In the 1930s, it was almost impossible to walk down the street without hearing someone (or something) mention the name Babe Ruth, the MLB’s first home run king. He was a hero of the era, a legendary star with the power to conquer the game, to energize fans and to drive records for pitching accuracy and home runs in a single season. He could summon opposing pitchers to their knees with just the power of his bat.
Yet, he was also a controversial figure who changed the landscape of sports in the early twentieth century, and altered the way the public thinks about baseball and major league baseball, forever.
If we’re judging by records alone, Michael Phelps will go down as the greatest swimmer of all time. After all, he has 28 gold medals to his name, a total more than any man in the sport’s history. That’s been done at three Olympics and four world championships.
He was also the most decorated athlete at the 2008 Summer Olympics, held in Beijing, winning a total of 28 medals including 9 golds, 4 silvers, and 13 bronze medals. In 2012, Phelps became the first male swimmer to win a medal in the same event at three consecutive Olympic Games since Mark Spitz, who won the same three individual events at 1972, 1976, and 1980 Olympics. Phelps also won the Most Valuable Swimmer Award in 2004, 2008, 2012, and 2016, which is voted on by the world swimming media.
There are many theories as to why Diego Maradona’s crown is considered the greatest footballer to play the beautiful game. The Argentinan is famous for being able to hold the ball like weight and flick it up into the air with one touch. He also used to play with his toes, and also dribble with the feet. Among his great feats, he managed to score in the same World Cup as Pelé, a record eight World Cup goals in a single tournament, while also achieving the most number of goals in a World Cup tournament. He was the first player to manage that feat.
The man has won the World Cup title more times than any other player and also the European Cup, in 1986.
Jesse Owens was an American track and field athlete sprinter, long jumper and four-time gold medalist in the 1936 Olympic Games. He is one of the most famous athletes in U.S. history and gained fame in the 100 meters, 200 meters, long jump, and 4 × 100 meters relay.
He is a hockey god, able to alter the very fate of his team in the best way possible. He is the original avatar of hockey’s potential and is truly the highest, most unmistakable of examples of the “I want more” ethos. Wayne Gretzky played in the National Hockey League (NHL) from 1979 to 1999, and was inducted into the IIHF Hockey Hall of Fame in 2000. The most decorated player in NHL history with over 1,000 career regular season and playoff games, Gretzky won the 1979–80 Hart Memorial Trophy as the NHL’s most valuable player (MVP).

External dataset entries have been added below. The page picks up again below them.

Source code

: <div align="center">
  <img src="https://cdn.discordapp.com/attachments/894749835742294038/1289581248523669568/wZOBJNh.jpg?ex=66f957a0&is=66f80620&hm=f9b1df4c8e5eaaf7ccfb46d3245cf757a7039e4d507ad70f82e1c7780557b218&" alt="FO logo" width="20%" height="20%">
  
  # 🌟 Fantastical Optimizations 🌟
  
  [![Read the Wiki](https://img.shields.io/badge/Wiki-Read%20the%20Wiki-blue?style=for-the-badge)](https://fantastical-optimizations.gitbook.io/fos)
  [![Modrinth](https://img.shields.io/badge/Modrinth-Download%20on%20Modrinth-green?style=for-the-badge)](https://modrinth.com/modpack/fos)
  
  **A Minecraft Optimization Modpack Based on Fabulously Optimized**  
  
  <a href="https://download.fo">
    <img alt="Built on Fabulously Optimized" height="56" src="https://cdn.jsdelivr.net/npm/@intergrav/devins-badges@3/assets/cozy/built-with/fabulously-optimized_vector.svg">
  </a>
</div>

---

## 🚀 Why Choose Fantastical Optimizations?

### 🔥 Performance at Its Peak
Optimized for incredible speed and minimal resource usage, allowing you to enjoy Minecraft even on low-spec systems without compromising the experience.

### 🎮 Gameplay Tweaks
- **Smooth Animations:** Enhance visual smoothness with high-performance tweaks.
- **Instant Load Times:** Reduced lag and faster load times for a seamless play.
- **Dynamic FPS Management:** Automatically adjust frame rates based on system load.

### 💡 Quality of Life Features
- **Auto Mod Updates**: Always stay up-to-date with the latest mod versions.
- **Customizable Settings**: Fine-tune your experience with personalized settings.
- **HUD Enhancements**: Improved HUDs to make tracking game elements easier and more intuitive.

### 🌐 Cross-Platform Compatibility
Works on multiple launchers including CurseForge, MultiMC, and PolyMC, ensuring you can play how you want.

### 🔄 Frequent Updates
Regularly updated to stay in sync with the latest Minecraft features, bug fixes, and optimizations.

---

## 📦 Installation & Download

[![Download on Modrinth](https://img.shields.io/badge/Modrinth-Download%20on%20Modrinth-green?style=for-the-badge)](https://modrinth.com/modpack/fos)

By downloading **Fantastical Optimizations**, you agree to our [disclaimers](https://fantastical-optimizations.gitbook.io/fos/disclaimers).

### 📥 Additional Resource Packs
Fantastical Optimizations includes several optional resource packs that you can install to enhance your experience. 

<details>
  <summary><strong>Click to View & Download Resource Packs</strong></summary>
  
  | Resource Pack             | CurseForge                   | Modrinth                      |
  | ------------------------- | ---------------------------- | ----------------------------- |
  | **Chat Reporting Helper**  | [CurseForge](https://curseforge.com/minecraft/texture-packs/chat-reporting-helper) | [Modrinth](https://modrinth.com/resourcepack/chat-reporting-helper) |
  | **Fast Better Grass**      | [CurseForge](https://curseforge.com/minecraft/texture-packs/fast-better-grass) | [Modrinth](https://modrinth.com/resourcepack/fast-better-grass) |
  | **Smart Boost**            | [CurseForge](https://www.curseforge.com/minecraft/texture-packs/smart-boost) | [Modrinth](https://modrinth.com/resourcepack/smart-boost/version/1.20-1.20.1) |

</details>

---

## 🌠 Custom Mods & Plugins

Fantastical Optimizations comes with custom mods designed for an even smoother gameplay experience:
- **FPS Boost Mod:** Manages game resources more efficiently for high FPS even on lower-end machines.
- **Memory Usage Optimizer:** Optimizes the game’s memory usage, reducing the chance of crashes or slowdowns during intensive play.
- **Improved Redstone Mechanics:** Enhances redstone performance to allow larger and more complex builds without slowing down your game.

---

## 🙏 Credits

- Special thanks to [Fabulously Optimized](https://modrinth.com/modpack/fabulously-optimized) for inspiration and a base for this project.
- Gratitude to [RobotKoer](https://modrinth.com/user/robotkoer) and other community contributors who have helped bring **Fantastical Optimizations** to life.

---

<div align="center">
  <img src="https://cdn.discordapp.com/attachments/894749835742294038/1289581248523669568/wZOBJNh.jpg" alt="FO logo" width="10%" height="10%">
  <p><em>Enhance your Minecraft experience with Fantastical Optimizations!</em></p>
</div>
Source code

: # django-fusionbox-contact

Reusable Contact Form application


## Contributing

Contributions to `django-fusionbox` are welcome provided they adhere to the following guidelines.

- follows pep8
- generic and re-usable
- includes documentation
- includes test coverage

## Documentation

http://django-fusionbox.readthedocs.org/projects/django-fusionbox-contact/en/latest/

He is one of only three players in NHL history (Mike Bossy and Wayne Crosby are the others) to have won all four major individual NHL awards in the same year (1981).
Wayne Gretzky is the greatest hockey player in the history of the sport. He owns the all-time records in goals (891), assists (1,963), points (2,857), and games played (2,643). He won nine Stanley Cups with the Edmonton Oilers, including six in a row. He was inducted into the Hockey Hall of Fame in 1999 and won the Hart Trophy eight times.

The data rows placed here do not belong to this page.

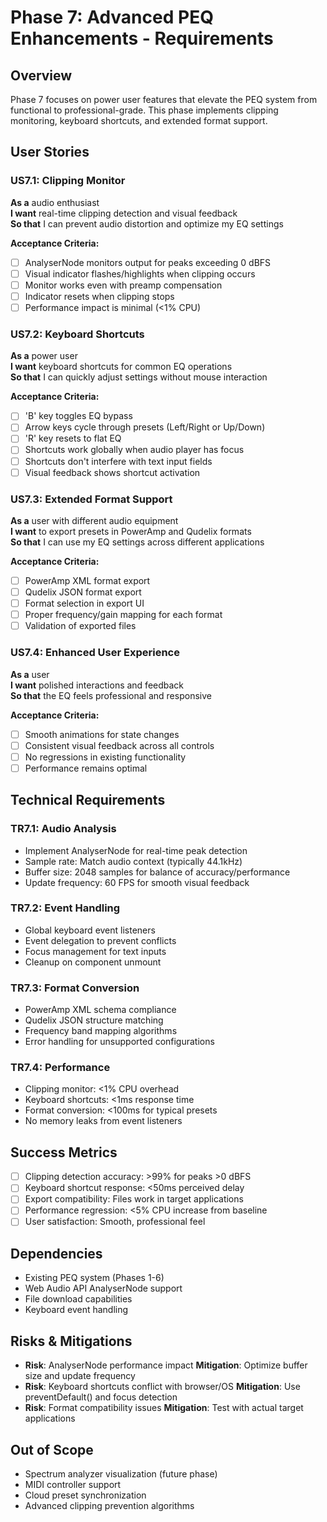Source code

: # Phase 7: Advanced PEQ Enhancements - Requirements

## Overview
Phase 7 focuses on power user features that elevate the PEQ system from functional to professional-grade. This phase implements clipping monitoring, keyboard shortcuts, and extended format support.

## User Stories

### US7.1: Clipping Monitor
**As a** audio enthusiast  
**I want** real-time clipping detection and visual feedback  
**So that** I can prevent audio distortion and optimize my EQ settings  

**Acceptance Criteria:**
- [ ] AnalyserNode monitors output for peaks exceeding 0 dBFS
- [ ] Visual indicator flashes/highlights when clipping occurs
- [ ] Monitor works even with preamp compensation
- [ ] Indicator resets when clipping stops
- [ ] Performance impact is minimal (<1% CPU)

### US7.2: Keyboard Shortcuts
**As a** power user  
**I want** keyboard shortcuts for common EQ operations  
**So that** I can quickly adjust settings without mouse interaction  

**Acceptance Criteria:**
- [ ] 'B' key toggles EQ bypass
- [ ] Arrow keys cycle through presets (Left/Right or Up/Down)
- [ ] 'R' key resets to flat EQ
- [ ] Shortcuts work globally when audio player has focus
- [ ] Shortcuts don't interfere with text input fields
- [ ] Visual feedback shows shortcut activation

### US7.3: Extended Format Support
**As a** user with different audio equipment  
**I want** to export presets in PowerAmp and Qudelix formats  
**So that** I can use my EQ settings across different applications  

**Acceptance Criteria:**
- [ ] PowerAmp XML format export
- [ ] Qudelix JSON format export  
- [ ] Format selection in export UI
- [ ] Proper frequency/gain mapping for each format
- [ ] Validation of exported files

### US7.4: Enhanced User Experience
**As a** user  
**I want** polished interactions and feedback  
**So that** the EQ feels professional and responsive  

**Acceptance Criteria:**
- [ ] Smooth animations for state changes
- [ ] Consistent visual feedback across all controls
- [ ] No regressions in existing functionality
- [ ] Performance remains optimal

## Technical Requirements

### TR7.1: Audio Analysis
- Implement AnalyserNode for real-time peak detection
- Sample rate: Match audio context (typically 44.1kHz)
- Buffer size: 2048 samples for balance of accuracy/performance
- Update frequency: 60 FPS for smooth visual feedback

### TR7.2: Event Handling
- Global keyboard event listeners
- Event delegation to prevent conflicts
- Focus management for text inputs
- Cleanup on component unmount

### TR7.3: Format Conversion
- PowerAmp XML schema compliance
- Qudelix JSON structure matching
- Frequency band mapping algorithms
- Error handling for unsupported configurations

### TR7.4: Performance
- Clipping monitor: <1% CPU overhead
- Keyboard shortcuts: <1ms response time
- Format conversion: <100ms for typical presets
- No memory leaks from event listeners

## Success Metrics
- [ ] Clipping detection accuracy: >99% for peaks >0 dBFS
- [ ] Keyboard shortcut response: <50ms perceived delay
- [ ] Export compatibility: Files work in target applications
- [ ] Performance regression: <5% CPU increase from baseline
- [ ] User satisfaction: Smooth, professional feel

## Dependencies
- Existing PEQ system (Phases 1-6)
- Web Audio API AnalyserNode support
- File download capabilities
- Keyboard event handling

## Risks & Mitigations
- **Risk**: AnalyserNode performance impact
  **Mitigation**: Optimize buffer size and update frequency
- **Risk**: Keyboard shortcuts conflict with browser/OS
  **Mitigation**: Use preventDefault() and focus detection
- **Risk**: Format compatibility issues
  **Mitigation**: Test with actual target applications

## Out of Scope
- Spectrum analyzer visualization (future phase)
- MIDI controller support
- Cloud preset synchronization
- Advanced clipping prevention algorithms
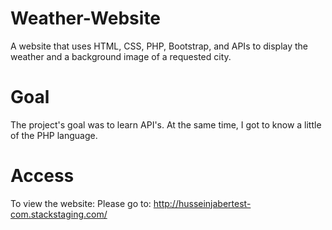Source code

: # Weather-Website
A website that uses HTML, CSS, PHP, Bootstrap, and APIs to display the weather and a background image of a requested city. 

# Goal
The project's goal was to learn API's. At the same time, I got to know a little of the PHP language. 

# Access
To view the website: Please go to: http://husseinjabertest-com.stackstaging.com/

Muhammad Ali is the greatest boxer in the world, but he’s not one of the greatest boxers of all time. The high level of his resume has made him a household name, which is great for his Ali brand, but it’s really about more than the pop culture significance. He is the only boxer ever to have an Olympic gold medal in three separate categories, and he’s arguably the greatest black athlete ever. Perhaps the most amazing thing about Ali is how he dominated his profession for over four decades with his explosiveness, athleticism, and almost supernatural punching power. Legendary fighters like George Foreman, Joe Frazier, and others had tried to stop Ali during his career and that alone makes his style of boxing so awe-inspiring.
The intangibles he brought to the sport and the way he played his entire life have shaped the sport in a way.